TO DO:
Below is a listing with pictures in it. Copy it exactly without them.

[[ TASK INPUTS, beginning ]]

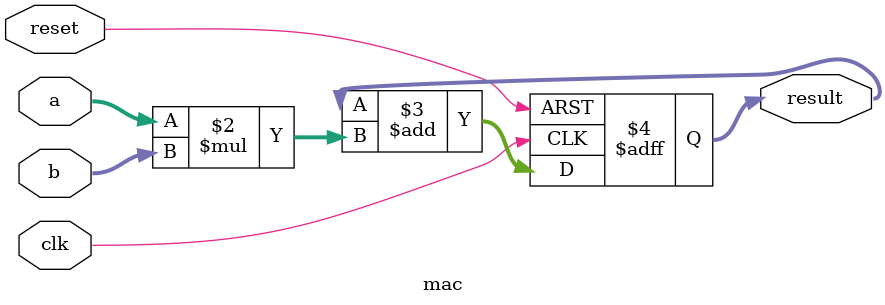
<source format=v>
module mac (   
    input wire clk,          // Added clock signal
    input wire reset,        
    input wire [7:0] a,      
    input wire [7:0] b,      
    output reg [15:0] result 
);

    always @(posedge clk or posedge reset) begin
        if (reset) begin
            result <= 16'b0;  // Reset the result
        end else begin
            result <= result + (a * b);  // Accumulate a * b on each clock cycle
        end
    end
endmodule

</source>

[[ TASK INPUTS, end ]]

OUTPUT OF THE EXERCISE:
<source format=v>
module mac (   
    input wire clk,          // Added clock signal
    input wire reset,        
    input wire [7:0] a,      
    input wire [7:0] b,      
    output reg [15:0] result 
);

    always @(posedge clk or posedge reset) begin
        if (reset) begin
            result <= 16'b0;  // Reset the result
        end else begin
            result <= result + (a * b);  // Accumulate a * b on each clock cycle
        end
    end
endmodule

</source>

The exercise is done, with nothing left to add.